YOUR INSTRUCTIONS >>
Pull out each line of the records holding the string "none".

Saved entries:
***
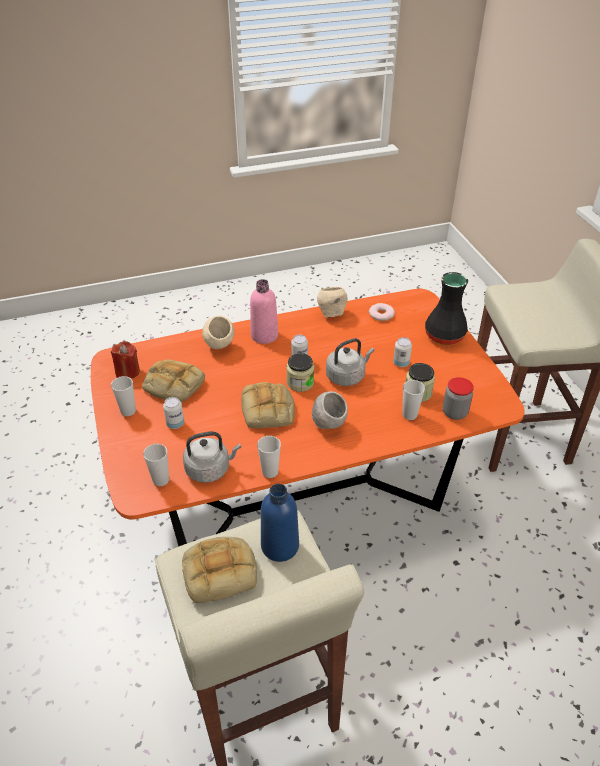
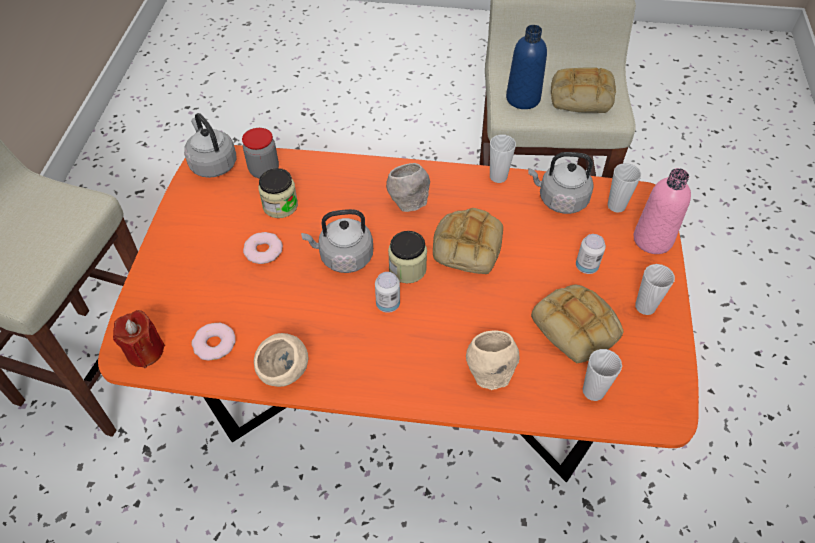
camera: 155 degrees left, 10 degrees up
(127, 371) = (640, 377): red candle -> red candle (145, 351)
(264, 335) = (412, 371): pink bottle -> pink bottle (652, 239)
(401, 363) = (263, 251): can -> donut
(409, 415) = (313, 184): cup -> cup (593, 391)
(443, 336) = (171, 270): black vase -> none
(497, 404) = (212, 163): none -> grey kettle

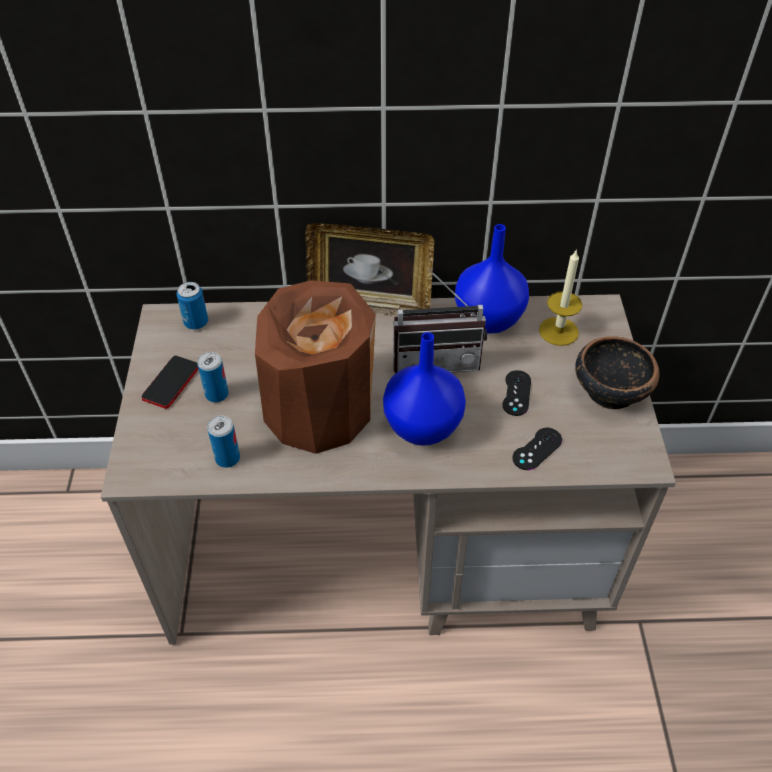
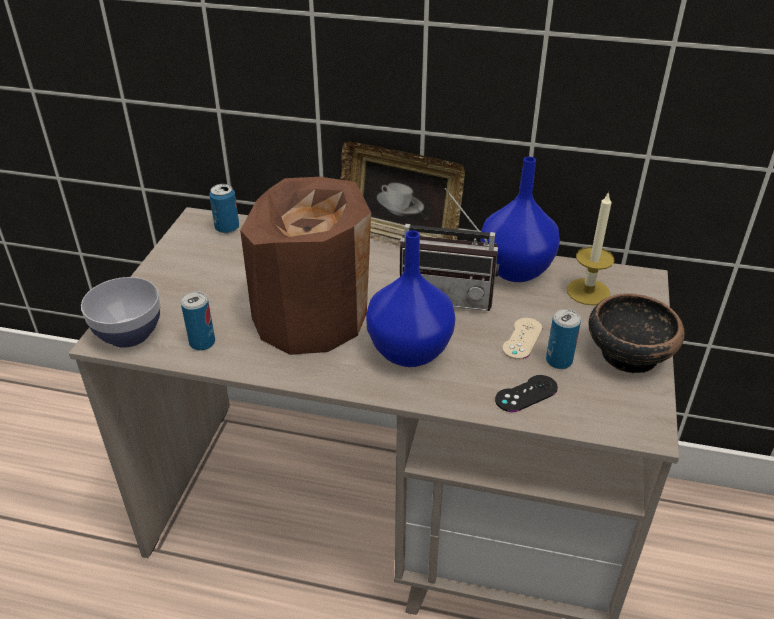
camera: 15 degrees right, 10 degrees down
(151, 463) = (129, 333): none -> bowl
(171, 383) = (180, 271): phone -> none
(217, 394) = (218, 288): can -> can (559, 361)
(516, 393) = (522, 338): black game controller -> beige game controller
***
REPLY TO THE TASK >>
(443, 336) = (171, 270): black vase -> none
(497, 404) = (212, 163): none -> grey kettle
(151, 463) = (129, 333): none -> bowl
(171, 383) = (180, 271): phone -> none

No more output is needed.